Experts highlight education, tax efficiency and distribution as central to the expansion of derivative-based ETFs.
Laura Elliot, head of Emea iShares product structuring and solutions at BlackRock started the panel sharing her observation on the evolution for exchange-traded funds (ETFs) since the advent of non-plain vanilla index in 2008.
[Defined outcome ETFs] seem complex under the hood, but the outcome is straightforward - Laura Elliot, BlackRock
“We’ve gone from index active into the structured product market,” said Elliot, noting the initial pushback that often accompanies innovation, including actively managed ETFs as well as those using synthetic exposures.
In the US, ETF investors have been familiar with structured outcomes “for a while”. However, the adoption in Europe and Asia has lagged where institutional investors -historically focused on plain-vanilla exposures - have dominated the market, according to the London-based senior structurer.
“But I do think it’s changing, because the client base is changing significantly. Digital [wealth] platforms are becoming very important. Investors are finding product products on their own,” said Elliot.
Laura Elliot, BlackRock
More recently she’s started to see more retail investors purchase ETFs through saving plans on digital wealth platforms.
At the same time, the evolution of regulatory and policy shifts across the UK and Europe encouraging individuals to move cash out of low-yield bank accounts are supporting broader ETF adoption.
“[Defined outcome ETFs] seem complex under the hood, but the outcome is straightforward. This comes down to education.” said Elliot. “These could be really good bridge products for the next sort of generation of investors that are coming in.”
There’s a need in the market for products that can help investors who are concerned weather the storm - Paul Bhushan, ARK
Rahul Bhushan, global head of investment product at ARK Investments, argued that heightened market uncertainty - partly driven by the disruptive impact of artificial intelligence (AI) - could accelerate demand for structured ETFs, which feature a range of payoffs including covered call, autocall and buffer/downside protection.
“I think there’s a need in the market for products that can help investors who are concerned weather the storm. That’s really going to be the big sort of impetus around the rise of these products,” said Bhushan.
He also highlighted distribution challenges in Europe, where banks continue to dominate access to structured products. However, digital wealth platforms are helping democratise access for retail investors.

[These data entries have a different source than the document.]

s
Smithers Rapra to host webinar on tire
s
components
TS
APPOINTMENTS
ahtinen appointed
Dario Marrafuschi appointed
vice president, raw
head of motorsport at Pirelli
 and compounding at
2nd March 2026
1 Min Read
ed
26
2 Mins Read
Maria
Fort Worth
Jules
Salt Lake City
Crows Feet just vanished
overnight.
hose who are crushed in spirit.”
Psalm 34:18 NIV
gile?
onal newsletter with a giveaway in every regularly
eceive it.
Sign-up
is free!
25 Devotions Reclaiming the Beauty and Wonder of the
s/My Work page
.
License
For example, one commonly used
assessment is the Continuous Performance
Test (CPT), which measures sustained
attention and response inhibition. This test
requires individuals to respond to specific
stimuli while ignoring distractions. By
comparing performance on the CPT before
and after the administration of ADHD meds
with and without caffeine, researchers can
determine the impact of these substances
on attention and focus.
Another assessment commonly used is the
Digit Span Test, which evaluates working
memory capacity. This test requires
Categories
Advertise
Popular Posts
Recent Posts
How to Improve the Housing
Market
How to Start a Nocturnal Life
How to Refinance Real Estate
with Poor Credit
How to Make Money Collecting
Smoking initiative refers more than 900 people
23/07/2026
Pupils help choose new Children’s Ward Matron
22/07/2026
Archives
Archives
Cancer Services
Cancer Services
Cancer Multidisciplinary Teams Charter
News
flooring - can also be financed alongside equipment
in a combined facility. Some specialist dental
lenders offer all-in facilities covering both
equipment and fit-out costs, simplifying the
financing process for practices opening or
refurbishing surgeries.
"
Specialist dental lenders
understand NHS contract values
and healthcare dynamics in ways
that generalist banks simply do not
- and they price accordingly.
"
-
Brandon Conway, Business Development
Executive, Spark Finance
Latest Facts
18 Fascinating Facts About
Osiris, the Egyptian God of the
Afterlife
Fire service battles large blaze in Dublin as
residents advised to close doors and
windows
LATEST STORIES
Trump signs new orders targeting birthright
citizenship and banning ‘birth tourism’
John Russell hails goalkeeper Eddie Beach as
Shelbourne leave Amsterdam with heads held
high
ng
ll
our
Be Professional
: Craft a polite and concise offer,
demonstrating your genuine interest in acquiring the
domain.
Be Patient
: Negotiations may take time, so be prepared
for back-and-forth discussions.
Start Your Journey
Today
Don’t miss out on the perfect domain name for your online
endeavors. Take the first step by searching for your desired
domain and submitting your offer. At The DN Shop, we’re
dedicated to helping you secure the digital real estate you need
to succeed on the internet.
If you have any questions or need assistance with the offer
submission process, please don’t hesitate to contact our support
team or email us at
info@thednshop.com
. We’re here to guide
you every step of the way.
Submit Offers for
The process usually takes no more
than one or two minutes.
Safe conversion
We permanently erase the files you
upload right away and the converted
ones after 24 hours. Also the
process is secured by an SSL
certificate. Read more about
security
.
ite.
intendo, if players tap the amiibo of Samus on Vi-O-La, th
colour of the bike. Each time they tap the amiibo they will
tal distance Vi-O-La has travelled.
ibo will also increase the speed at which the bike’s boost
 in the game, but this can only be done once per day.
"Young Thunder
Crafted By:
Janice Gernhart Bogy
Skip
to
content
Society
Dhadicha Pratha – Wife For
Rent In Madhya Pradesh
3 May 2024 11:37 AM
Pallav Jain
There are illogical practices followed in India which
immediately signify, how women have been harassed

The product manager further referenced an ongoing intergenerational wealth transfer across Europe. “That money trickles down. People become more familiar with these products. The education is happening,” he said.
Left to right: Deborah Fuhr, ETFGI; Rahul Bhushan, ARK Investments; Laura Elliot, BlackRock; and Aous Labbane (moderator), Jasmin Capital and Consulting
Deborah Fuhr (pictured), managing director at research and consultancy firm ETFGI, underscored the untapped potential among female investors, citing a September survey by The Investment Association in the UK.
The evolution has been registered investment advisors converting SMAs and private funds to ETF - Deborah Fuhr, ETFGI
The findings show that ETF investors tend to be younger, higher-income and male, with a quarter living in London. They are often relatively new to investing with 49% starting to invest in the last five years.
“This indicates a significant opportunity to broaden the base of ETF investors to reach different investor profiles including women and older demographics,” the survey finds.
In the UK, many women favour individual savings account (ISA), a tax-efficient account allowing individuals to save or invest up to £20,000 annually and often maintain a cautious approach by holding cash in bank accounts.
“I think these types of products are really a good gateway to get them to invest and help people feel a bit more comfortable that you're not going to lose everything,” said Fuhr. “And we are seeing that educational programmes are being rolled out by regulators, both in the UK and across Europe.”
Left to right: Deborah Fuhr, ETFGI; Rahul Bhushan, ARK Investments; Laura Elliot, BlackRock; and Aous Labbane (moderator), Jasmin Capital and Consulting
However, distribution remains a key hurdle. In the US, ETFs are more tax efficient than mutual funds and separately managed accounts (SMAs) and became more popular after the SEC paved the way in September for Dimensional Fund Advisors to add ETF share classes to mutual funds.
“What we’ve seen is the evolution has been registered investment advisors converting SMAs and private funds to ETFs while large asset managers convert mutual funds into ETFs,” said Fuhr.